The community champion’s notice board


These stores have collectively monopolised our custom and ruthlessly disconnected us from those who formerly supplied our needs, and from those who serve us (when was the last time you spoke to the check-out sales person – if one still exists in your increasingly automated store?).

That said, there can be no going back – there will be no collective decision to re-engage the milkman, and through that process, re-connect with our local dairy farm, and familiarise ourselves once more with the baker, the banker and the dozens of other retailers and suppliers that, just in my lifetime, were once familiar figures to us all.

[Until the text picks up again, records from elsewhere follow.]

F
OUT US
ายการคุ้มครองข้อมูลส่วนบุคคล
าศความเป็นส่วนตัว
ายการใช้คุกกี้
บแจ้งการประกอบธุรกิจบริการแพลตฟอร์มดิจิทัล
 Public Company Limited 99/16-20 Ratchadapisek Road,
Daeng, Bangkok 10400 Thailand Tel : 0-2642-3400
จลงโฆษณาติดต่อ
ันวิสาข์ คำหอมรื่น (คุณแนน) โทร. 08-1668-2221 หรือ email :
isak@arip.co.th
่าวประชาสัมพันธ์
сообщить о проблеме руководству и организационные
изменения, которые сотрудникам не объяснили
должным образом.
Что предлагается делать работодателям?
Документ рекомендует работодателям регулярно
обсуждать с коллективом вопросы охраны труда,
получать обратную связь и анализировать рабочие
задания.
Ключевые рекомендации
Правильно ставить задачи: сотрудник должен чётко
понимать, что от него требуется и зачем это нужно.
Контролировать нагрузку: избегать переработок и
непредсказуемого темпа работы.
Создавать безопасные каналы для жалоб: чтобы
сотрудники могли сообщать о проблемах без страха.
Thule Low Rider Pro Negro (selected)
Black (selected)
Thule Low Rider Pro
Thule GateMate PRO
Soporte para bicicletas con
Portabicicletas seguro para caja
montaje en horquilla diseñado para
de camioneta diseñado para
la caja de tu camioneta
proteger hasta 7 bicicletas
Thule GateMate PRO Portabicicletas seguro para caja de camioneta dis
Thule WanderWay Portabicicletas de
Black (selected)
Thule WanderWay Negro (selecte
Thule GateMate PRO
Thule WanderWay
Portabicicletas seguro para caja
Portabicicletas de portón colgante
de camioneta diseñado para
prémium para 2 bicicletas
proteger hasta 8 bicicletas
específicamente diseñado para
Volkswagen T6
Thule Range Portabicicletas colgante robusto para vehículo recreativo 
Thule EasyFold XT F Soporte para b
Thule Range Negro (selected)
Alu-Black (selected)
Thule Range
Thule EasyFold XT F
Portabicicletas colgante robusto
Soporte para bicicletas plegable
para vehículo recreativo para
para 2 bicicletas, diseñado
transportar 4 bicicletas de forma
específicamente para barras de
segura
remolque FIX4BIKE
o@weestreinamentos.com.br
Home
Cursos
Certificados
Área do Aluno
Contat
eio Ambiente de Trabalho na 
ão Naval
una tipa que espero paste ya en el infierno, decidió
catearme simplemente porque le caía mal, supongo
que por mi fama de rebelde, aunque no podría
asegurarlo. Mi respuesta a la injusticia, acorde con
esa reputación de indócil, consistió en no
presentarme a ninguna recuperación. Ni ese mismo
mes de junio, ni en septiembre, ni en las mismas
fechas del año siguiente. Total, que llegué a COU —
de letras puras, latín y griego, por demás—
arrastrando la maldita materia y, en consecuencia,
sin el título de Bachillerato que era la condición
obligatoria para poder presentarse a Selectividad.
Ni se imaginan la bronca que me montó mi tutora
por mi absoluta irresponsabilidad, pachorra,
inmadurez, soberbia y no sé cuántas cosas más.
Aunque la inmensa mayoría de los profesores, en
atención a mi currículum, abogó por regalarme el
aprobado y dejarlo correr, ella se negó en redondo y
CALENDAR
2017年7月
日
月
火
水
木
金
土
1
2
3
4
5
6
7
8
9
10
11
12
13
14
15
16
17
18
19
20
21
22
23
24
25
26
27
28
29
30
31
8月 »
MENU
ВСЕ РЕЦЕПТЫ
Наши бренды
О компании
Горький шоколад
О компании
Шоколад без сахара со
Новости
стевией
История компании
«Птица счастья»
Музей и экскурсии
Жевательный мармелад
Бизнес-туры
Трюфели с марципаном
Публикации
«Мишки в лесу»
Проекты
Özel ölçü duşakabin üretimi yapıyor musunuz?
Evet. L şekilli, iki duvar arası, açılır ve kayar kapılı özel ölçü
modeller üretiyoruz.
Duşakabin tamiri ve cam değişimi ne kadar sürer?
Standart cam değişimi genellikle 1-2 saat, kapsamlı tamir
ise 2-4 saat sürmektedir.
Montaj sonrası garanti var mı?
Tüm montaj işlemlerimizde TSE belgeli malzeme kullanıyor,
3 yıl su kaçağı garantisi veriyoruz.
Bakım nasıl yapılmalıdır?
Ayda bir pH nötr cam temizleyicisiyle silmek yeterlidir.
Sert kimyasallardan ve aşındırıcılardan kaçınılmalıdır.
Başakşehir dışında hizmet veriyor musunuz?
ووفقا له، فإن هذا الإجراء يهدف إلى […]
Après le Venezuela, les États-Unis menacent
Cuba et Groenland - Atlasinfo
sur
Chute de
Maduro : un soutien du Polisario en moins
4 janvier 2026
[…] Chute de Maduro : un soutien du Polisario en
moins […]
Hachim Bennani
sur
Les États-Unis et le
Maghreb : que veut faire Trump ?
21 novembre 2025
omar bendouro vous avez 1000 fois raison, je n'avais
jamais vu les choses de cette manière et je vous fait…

The architect Cedric Price used to talk of the three stages in the evolution of towns, likening them first to a poached egg where townsfolk once lived within the city walls at night and went out to the fields by day to work; then to fried eggs where people lived in the suburbs and journeyed in to town to work in commerce or manufacturing; and finally to scrambled eggs where those definitions became blurred beyond recognition.

There are no easy answers to the rebuilding of towns with the characteristics all too sadly lost, but a possible new financial model could see the town centre (once more) as first and foremost a residential and cultural hub – that is cultural in the widest sense of that term. Thus the centre would move beyond being principally a trading base (big retailers operating on the outskirts would do all that), and instead re-purpose itself to what it can do so well: that is, provide a safe and convenient place for living, and for cultural and social exchange.

In delivering such a strategy, government would ultimately have to curb housebuilders’ incessant hunger for cheap land around existing towns as sites for their low-density, all too often low-grade housing. Instead, as has been achieved in places like Nantwich, a beautiful and vibrant 15,000-person town in Cheshire, the focus would be upon the constant reinforcing of the centre through conversions of existing surplus buildings for residential and cultural use, and the sensitive development of higher density new-build housing on awkward but often larger infill sites.

Such strategies are not only essential to the survival of our towns as vibrant centres, but they offer huge benefits because they put homes where people most want them: that is, within existing and well supported infrastructure. What better way to make inroads into our alleged homes crisis.

With 1.5 million homes in demand here in the UK, some serious and joined up architectural and political thinking is much-needed.